The correct answer is: Both reach the bottom simultaneously with equal rotational energy at bottom.
The sphere and the cylinder have the same mass and radii, so they have the same potential energy at the top of the inclined plane. When they roll down the plane, they both convert some of their potential energy into kinetic energy. The sphere will have a greater linear velocity than the cylinder, but the cylinder will have a greater rotational velocity. The total kinetic energy of the sphere and the cylinder will be the same.
The sphere and the cylinder will reach the bottom of the plane at the same time. The sphere will have a greater linear velocity, but the cylinder will have a greater rotational velocity. The total kinetic energy of the sphere and the cylinder will be the same.
The following is a brief explanation of each option:
- Option A: The sphere with greater rotational energy at bottom than cylinder. This is not correct because the sphere and the cylinder have the same mass and radii, so they have the same potential energy at the top of the inclined plane. When they roll down the plane, they both convert some of their potential energy into kinetic energy. The sphere will have a greater linear velocity than the cylinder, but the cylinder will have a greater rotational velocity. The total kinetic energy of the sphere and the cylinder will be the same.
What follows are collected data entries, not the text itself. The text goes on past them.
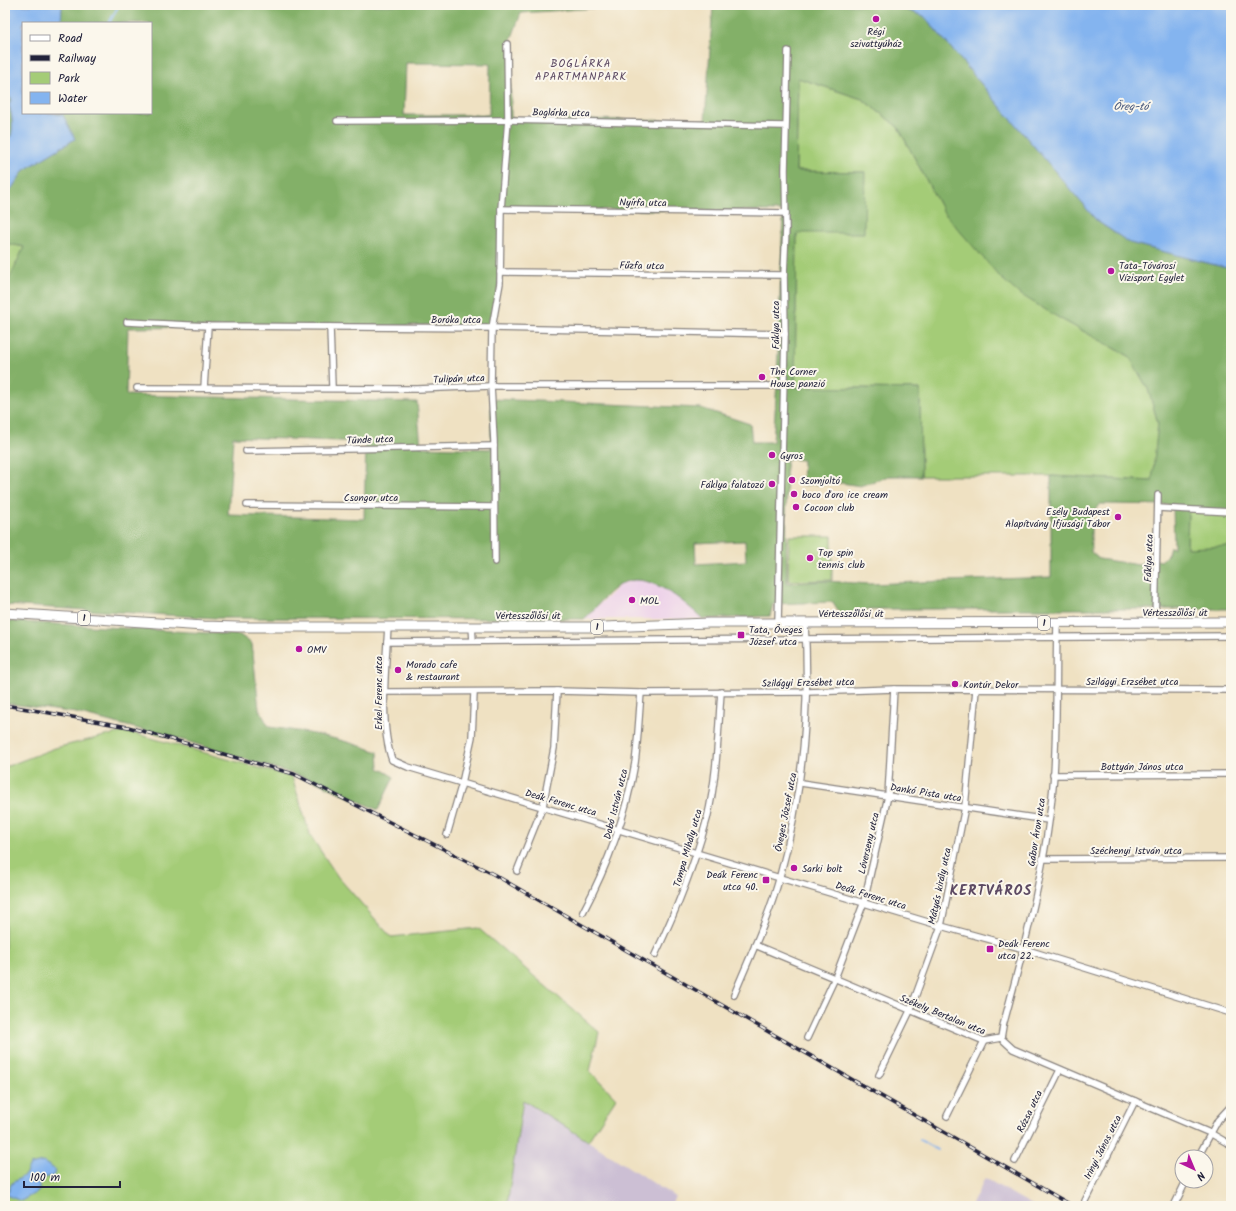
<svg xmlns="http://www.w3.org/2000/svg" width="1236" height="1211" font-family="Kalam,sans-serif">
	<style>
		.built { fill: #edd1e9 }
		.industrial { fill: #ccbfd4 }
		.green { fill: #a4cc77; stroke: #637759 }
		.forest { fill: #83b068; stroke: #526952; fill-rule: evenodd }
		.water { fill: #84b4ef; stroke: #536b95 }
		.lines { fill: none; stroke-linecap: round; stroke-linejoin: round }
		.stream { stroke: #84b4ef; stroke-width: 2 }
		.street-casing { stroke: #88827e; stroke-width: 8 }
		.primary-casing { stroke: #88827e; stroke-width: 11 }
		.street { stroke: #fff; stroke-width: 5.5 }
		.primary { stroke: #fff; stroke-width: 9 }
		.rail-casing { stroke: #22223b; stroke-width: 3.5 }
		.rail { stroke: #fbf7ec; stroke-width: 2; stroke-dasharray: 6; stroke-linecap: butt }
		.poi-dot { fill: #b5179e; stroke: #fbf7ec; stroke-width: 1.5 }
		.labels { text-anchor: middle; stroke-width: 4; stroke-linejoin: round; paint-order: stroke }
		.shield { fill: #fbf7ec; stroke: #636270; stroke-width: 1 }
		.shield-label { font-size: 9px; font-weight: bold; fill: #22223b }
		.poi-label { font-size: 10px; fill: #22223b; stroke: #fbf7ec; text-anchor: start }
		.street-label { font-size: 10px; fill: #22223b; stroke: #fbf7ec }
		.neighbourhood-label { font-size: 11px; letter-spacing: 1px; fill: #5d4a63; stroke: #fbf7ec }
		.water-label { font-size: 11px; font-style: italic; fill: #44557a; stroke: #fbf7ec }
		.district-label { font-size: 14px; font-weight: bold; letter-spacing: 1px; fill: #5d4a63; stroke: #fbf7ec }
	</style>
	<rect width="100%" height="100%" fill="#fbf7ec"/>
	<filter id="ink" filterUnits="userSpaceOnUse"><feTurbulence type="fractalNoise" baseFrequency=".025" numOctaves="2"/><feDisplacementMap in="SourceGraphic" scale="8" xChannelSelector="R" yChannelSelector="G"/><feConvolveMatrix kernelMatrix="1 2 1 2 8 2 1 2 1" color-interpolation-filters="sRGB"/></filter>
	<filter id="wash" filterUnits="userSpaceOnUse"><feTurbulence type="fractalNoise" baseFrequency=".012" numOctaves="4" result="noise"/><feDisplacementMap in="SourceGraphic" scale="16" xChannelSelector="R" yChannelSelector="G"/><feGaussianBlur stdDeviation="0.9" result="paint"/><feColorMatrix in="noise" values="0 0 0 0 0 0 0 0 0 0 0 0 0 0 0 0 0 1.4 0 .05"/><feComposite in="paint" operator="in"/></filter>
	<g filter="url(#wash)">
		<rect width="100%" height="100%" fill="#efe1c2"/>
		<polygon class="built" points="635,580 644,581 662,587 681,599 703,619 584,619 621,584"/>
		<g class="industrial">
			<polygon points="523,1099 675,1197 670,1206 507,1206"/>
			<polygon points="985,1178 1016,1196 1034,1206 971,1206"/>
		</g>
		<g class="green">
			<polygon points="798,78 862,99 898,127 944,213 1059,318 1129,356 1148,389 1158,423 1153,481 1051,476 921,476 920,389 795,387 797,232 865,172 796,171"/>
			<polygon points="5,243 24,247 5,288"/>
			<polygon points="1188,510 1231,512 1231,546 1187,549"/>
			<polygon points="789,536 832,536 832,580 788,581"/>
			<polygon points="126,731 292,777 310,835 338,877 391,937 478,928 599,1032 590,1071 616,1098 588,1141 523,1100 507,1206 5,1206 5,767 55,748"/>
		</g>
		<g class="forest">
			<path d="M62,5H642L521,13L510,43L511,118L705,121L713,5H892L924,16L1097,221L1130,243L1231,269V512L1188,510L1187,548L1231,546V609H868L854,618L841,616L833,602L773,604L770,616L703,619C684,602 646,567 619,585C605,594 596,609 584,619L216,618L5,605V288L24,247L5,243V193L10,191L24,170L75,139L50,113H151V23H61ZM406,63L490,64L489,115H404ZM798,78L862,99L898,127L944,213L1000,277L1018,293L1059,318L1129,356L1148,389L1158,423L1152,481L1051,476V577L869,584L827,581L787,583L786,459L803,460L802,485L842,483L860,486L889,476H921L920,389L795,387L797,233H864L865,172L796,171ZM501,209L783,211L777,382L773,442H752L750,424L701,408L491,399V449L421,447L417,402L126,395L128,328L439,325L492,328L500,272ZM233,437L366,442L364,519L228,515ZM1100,504L1173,505L1174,548L1170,547L1168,554L1161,561L1146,558L1139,565L1099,559L1091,552V514ZM745,541L746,561L696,564L695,543Z"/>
			<path d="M5,93L12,99L9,105C12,116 14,125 12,136L5,141Z"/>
			<path d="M5,621L240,635L252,644L259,709L269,727C308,732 340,738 378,752L379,768L394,777L378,810L310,779L186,741L76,713L5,703Z"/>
		</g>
		<g class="water">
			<path d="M5,5H62L61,23H23V113H50L63,115L75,139L24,170L10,191L5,193V141L11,136C14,125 12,116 9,105L12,99L5,93Z"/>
			<polygon points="892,5 1231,5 1231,269 1130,243 1097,221 924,16"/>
			<polygon points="43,1162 56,1170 53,1176 39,1179 39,1191 21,1201 6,1195 12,1183 25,1175 30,1165"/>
		</g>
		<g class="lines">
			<g class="stream">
				<polyline points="109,23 119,5"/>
				<polyline points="920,1140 937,1150"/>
			</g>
		</g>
	</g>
	<g filter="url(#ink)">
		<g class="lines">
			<defs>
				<g id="street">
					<polyline points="337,121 508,120 785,126"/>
					<polyline points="501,209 786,213"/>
					<polyline points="500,272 784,275"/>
					<polyline points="127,322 208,326 492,328 785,334"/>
					<polyline points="330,327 332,387"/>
					<polyline points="137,388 417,389 491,386 783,386"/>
					<polyline points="204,388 208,326"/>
					<polyline points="246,451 494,446"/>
					<polyline points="247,505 494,507"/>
					<polyline points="1158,508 1231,512"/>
					<polyline points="495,562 494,441 491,386 492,328 500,283 501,209 508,120 507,44"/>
					<polyline points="778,623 785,334 784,275 786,228 785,170 788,51"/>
					<polyline points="1155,623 1158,495"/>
					<path d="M388,626C386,666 379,723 392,760L408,767L941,926L1024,949L1231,1013"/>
					<polyline points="472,626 473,641"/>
					<polyline points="387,642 1231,636"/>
					<polyline points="385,692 557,691 641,693 807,692 894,689 1231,690"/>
					<polyline points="1053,775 1231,774"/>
					<polyline points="801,783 1048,820"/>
					<polyline points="447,835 462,783 472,737 474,693"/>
					<polyline points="1042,859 1231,858"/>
					<polyline points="517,871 543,806 554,748 557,691"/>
					<path d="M583,912C608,865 626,816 635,763C638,740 639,716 641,693"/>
					<polyline points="755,945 984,1041 1001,1038 1013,1049 1210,1133 1231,1145"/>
					<path d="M655,955C676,911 694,866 707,819C717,778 718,734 721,692"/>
					<path d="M734,995C750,956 769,917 780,876C803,793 810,711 805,624"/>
					<polyline points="807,1038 835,978 864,902 888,796 894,689"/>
					<path d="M1001,1038L1003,1026C1025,945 1048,859 1054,774C1057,724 1056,674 1057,623"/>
					<polyline points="879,1075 910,1011 941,926 965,807 976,690"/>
					<polyline points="947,1116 984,1041"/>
					<polyline points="1198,1157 1218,1120 1231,1106"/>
					<polyline points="1015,1161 1060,1070"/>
					<polyline points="1085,1201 1135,1101"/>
					<polyline points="1174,1206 1186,1181"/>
				</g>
				<polyline id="primary" points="5,613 204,626 238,627 604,627 709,623 1231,622"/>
			</defs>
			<use href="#street" class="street-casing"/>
			<use href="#primary" class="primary-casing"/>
			<use href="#street" class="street"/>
			<use href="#primary" class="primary"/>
			<defs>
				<polyline id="rail" points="5,705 128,727 294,774 493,874 1073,1206"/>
			</defs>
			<use href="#rail" class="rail-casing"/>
			<use href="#rail" class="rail"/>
		</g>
	</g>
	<g class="poi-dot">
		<circle cx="876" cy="19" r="4"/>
		<circle cx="1111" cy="271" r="4"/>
		<circle cx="762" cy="377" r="4"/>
		<circle cx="772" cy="455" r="4"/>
		<circle cx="792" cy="480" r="4"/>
		<circle cx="772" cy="484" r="4"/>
		<circle cx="794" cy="494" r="4"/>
		<circle cx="796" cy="507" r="4"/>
		<circle cx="1118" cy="517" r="4"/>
		<circle cx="810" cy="558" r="4"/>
		<circle cx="632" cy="600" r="4"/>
		<rect x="737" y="631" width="8" height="8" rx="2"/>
		<circle cx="299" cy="649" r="4"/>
		<circle cx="398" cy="670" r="4"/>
		<circle cx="955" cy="684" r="4"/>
		<circle cx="794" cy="868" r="4"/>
		<rect x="762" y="876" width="8" height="8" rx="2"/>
		<rect x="986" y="945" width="8" height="8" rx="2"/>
	</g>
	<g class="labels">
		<g class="shield">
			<rect x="78" y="611" width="12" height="14" rx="3"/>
			<rect x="1038" y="616" width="12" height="14" rx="3"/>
			<rect x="591" y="620" width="12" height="14" rx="3"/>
		</g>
		<g class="shield-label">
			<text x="84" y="621">1</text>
			<text x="1044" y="626">1</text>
			<text x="597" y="630">1</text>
		</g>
		<g class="poi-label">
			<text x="876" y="35" text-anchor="middle">Régi<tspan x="876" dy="12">szivattyúház</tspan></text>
			<text x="1119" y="269">Tata-Tóvárosi<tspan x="1119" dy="12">Vízisport Egylet</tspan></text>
			<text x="770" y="375">The Corner<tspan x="770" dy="12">House panzió</tspan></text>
			<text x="780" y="459">Gyros</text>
			<text x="800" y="484">Szomjoltó</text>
			<text x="764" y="488" text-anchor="end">Fáklya falatozó</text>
			<text x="802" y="498">boco d'oro ice cream</text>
			<text x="804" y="511">Cocoon club</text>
			<text x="1110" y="515" text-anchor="end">Esély Budapest<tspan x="1110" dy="12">Alapítvány Ifjusági Tábor</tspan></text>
			<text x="818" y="556">Top spin<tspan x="818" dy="12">tennis club</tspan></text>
			<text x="640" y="604">MOL</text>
			<text x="749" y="633">Tata, Öveges<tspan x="749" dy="12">József utca</tspan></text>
			<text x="307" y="653">OMV</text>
			<text x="406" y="668">Morado cafe<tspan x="406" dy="12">&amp; restaurant</tspan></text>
			<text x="963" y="688">Kontúr Dekor</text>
			<text x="802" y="872">Sarki bolt</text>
			<text x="758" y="878" text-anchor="end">Deák Ferenc<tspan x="758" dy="12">utca 40.</tspan></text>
			<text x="998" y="947">Deák Ferenc<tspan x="998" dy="12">utca 22.</tspan></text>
		</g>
		<g class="street-label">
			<text transform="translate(561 112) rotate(1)" y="4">Boglárka utca</text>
			<text transform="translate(643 202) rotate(1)" y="4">Nyírfa utca</text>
			<text transform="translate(642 265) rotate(1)" y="4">Fűzfa utca</text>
			<text x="456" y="323">Boróka utca</text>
			<text transform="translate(775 325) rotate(-90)" y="4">Fáklya utca</text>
			<text transform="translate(459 378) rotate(-2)" y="4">Tulipán utca</text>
			<text transform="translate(370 439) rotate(-2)" y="4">Tünde utca</text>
			<text x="371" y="501">Csongor utca</text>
			<text transform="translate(1148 558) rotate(-88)" y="4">Fáklya utca</text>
			<text x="1175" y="616">Vértesszőlősi út</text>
			<text x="851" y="617">Vértesszőlősi út</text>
			<text x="528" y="619">Vértesszőlősi út</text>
			<text x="1132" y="685">Szilágyi Erzsébet utca</text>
			<text transform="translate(808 682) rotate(-1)" y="4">Szilágyi Erzsébet utca</text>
			<text transform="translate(378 693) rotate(-90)" y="4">Erkel Ferenc utca</text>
			<text x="1142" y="770">Bottyán János utca</text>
			<text transform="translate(926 792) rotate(9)" y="4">Dankó Pista utca</text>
			<text transform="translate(561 802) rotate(16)" y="4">Deák Ferenc utca</text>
			<text transform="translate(615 804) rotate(-76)" y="4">Dobó István utca</text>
			<text transform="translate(785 812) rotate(-79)" y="4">Öveges József utca</text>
			<text transform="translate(1036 832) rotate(-81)" y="4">Gábor Áron utca</text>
			<text transform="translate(868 843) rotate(-77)" y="4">Lóverseny utca</text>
			<text transform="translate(687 848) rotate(-74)" y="4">Tompa Mihály utca</text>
			<text x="1136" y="854">Széchenyi István utca</text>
			<text transform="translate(939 886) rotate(-78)" y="4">Mátyás király utca</text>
			<text transform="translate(871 895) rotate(17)" y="4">Deák Ferenc utca</text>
			<text transform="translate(943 1014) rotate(22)" y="4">Székely Bertalan utca</text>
			<text transform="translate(1029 1111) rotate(-64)" y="4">Rózsa utca</text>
			<text transform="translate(1102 1147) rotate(-63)" y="4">Irinyi János utca</text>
		</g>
		<g class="neighbourhood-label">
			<text x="581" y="67">BOGLÁRKA<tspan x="581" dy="13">APARTMANPARK</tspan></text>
		</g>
		<g class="water-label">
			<text x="1131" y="110">Öreg-tó</text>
		</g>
		<g class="district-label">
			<text x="991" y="895">KERTVÁROS</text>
		</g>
	</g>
	<rect width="1236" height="1211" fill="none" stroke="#fbf7ec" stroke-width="20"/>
	<rect x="22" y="22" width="130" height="92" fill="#fbf7ec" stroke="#a4a2a5"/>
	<rect x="30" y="35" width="20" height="6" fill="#ffffff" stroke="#a4a2a5"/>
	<text x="58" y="42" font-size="12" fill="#22223b">Road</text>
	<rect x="30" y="55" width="20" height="6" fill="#22223b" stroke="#a4a2a5"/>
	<text x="58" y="62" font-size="12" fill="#22223b">Railway</text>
	<rect x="30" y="72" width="20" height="12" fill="#a4cc77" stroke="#a4a2a5"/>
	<text x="58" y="82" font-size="12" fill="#22223b">Park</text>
	<rect x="30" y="92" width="20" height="12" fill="#84b4ef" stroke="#a4a2a5"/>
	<text x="58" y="102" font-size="12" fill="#22223b">Water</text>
	<g transform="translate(1194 1169) rotate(136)"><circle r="19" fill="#fbf7ec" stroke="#a4a2a5"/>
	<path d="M0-3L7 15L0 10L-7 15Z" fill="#b5179e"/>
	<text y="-6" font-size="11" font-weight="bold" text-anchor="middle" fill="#22223b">N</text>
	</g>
	<path d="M24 1181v6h96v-6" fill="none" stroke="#22223b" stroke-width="2"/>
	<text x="30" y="1181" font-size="12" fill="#22223b" stroke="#fbf7ec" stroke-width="3" paint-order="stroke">100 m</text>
</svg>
- Option B: The sphere with lesser rotational energy at bottom than cylinder. This is not correct because the sphere and the cylinder have the same mass and radii, so they have the same potential energy at the top of the inclined plane. When they roll down the plane, they both convert some of their potential energy into kinetic energy. The sphere will have a greater linear velocity than the cylinder, but the cylinder will have a greater rotational velocity. The total kinetic energy of the sphere and the cylinder will be the same.
- Option C: Cylinder with greater rotational energy at bottom than sphere. This is not correct because the sphere and the cylinder have the same mass and radii, so they have the same potential energy at the top of the inclined plane. When they roll down the plane, they both convert some of their potential energy into kinetic energy. The sphere will have a greater linear velocity than the cylinder, but the cylinder will have a greater rotational velocity. The total kinetic energy of the sphere and the cylinder will be the same.
- Option D: Both reach the bottom simultaneously with equal rotational energy at bottom. This is the correct answer because the sphere and the cylinder have the same mass and radii, so they have the same potential energy at the top of the inclined plane. When they roll down the plane, they both convert some of their potential energy into kinetic energy. The sphere will have a greater linear velocity than the cylinder, but the cylinder will have a greater rotational velocity. The total kinetic energy of the sphere and the cylinder will be the same.